Abbey expects its rivals to follow suit
The lender raised interest rates of its tracker mortgages for new customers by between 0.1% and 0.2% in response to current "market pressure".
Rival groups Standard Life and Halifax soon followed suit.
Bank of England boss Mervyn King warned that both homes and firms should now expect higher mortgage and loan rates.
However, in a paper to the Treasury Committee, Mr King added that it was "too soon to tell how persistent and how large any change in credit conditions for household and corporate borrowers will prove to be".
Yet he concluded that if managed properly, then the current credit turmoil "should not threaten our long-run economic stability".
'UK market volatility'
Higher mortgage rates and loans are now likely across the board because the current global credit shortage has made it more costly for UK banks to borrow funds.
Mr King does not want to bail out risky lenders and heavy spenders
"These changes reflect moves in the market that have been experienced," said Abbey's head of mortgages Nici Audhlam-Gardiner.
"We expect that these current trends will be sustained over a significant period and that other companies will follow immediately."
Standard Life, which made its announcement just hours after Abbey, said it was repricing a range of its mortgages as a result of "the current UK market volatility".
"We have seen significant changes to the money markets in the last few months and this has increased the cost of borrowing internationally," said Standard's sales and marketing director, Allison Crawford.
The global credit squeeze has centred on the crisis in the US sub-prime mortgage sector, which specialises in higher risk home loans to people with poor credit histories, or those on low incomes.
As US mortgage rates have risen sharply over the past year, the sector has seen record levels of loan defaults.
The reason the crisis has spread beyond the US sub-prime sector, and across the Atlantic, is because such sub-prime debt has usually been resold around the world as part of a wider debt package.
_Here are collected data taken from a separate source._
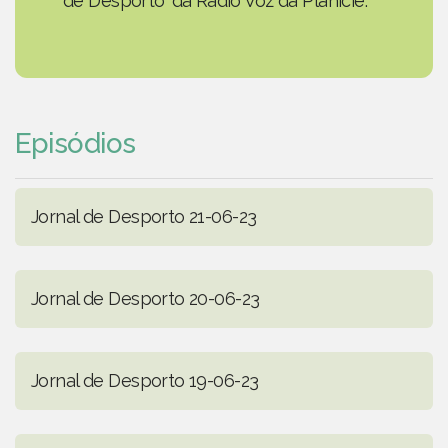
de Desporto' da Rádio Voz da Planície.
Episódios
Jornal de Desporto 21-06-23
Jornal de Desporto 20-06-23
Jornal de Desporto 19-06-23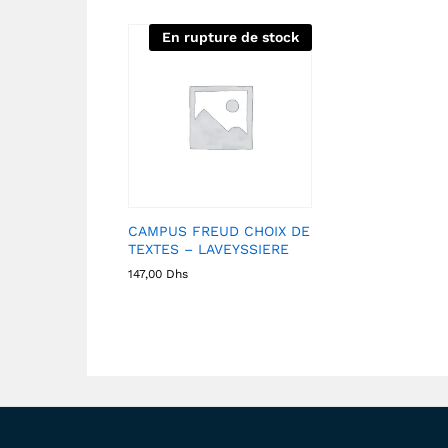
En rupture de stock
CAMPUS FREUD CHOIX DE
TEXTES – LAVEYSSIERE
147,00
Dhs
As a result, some UK banks may have directly lost money, meaning they have had to stockpile funds to cover any liabilities.
Mr King reiterated in his comments that the Bank of England - unlike the US Federal Reserve or European Central Bank - would not bail out any lenders that have allowed themselves to become too exposed to the problem.
He said this would wrongly penalise the more prudent banks, and mistakenly encourage excess risk-taking again in the future.
In addition to those UK lenders directly exposed to the US sub-prime crisis, other British banks are now unwilling to lend money until the full impact of the situation is known.
All UK banks are also finding it harder - and more expensive - to secure their usual investments from insurance and pension funds.
The combined result is that lenders are facing a squeeze on their day-to-day cash flows, with the rising cost of household mortgages being an almost inevitable knock-on effect as the lenders need to recoup more cash.
Abbey is a part of Spain's Banco Santander Central Hispano.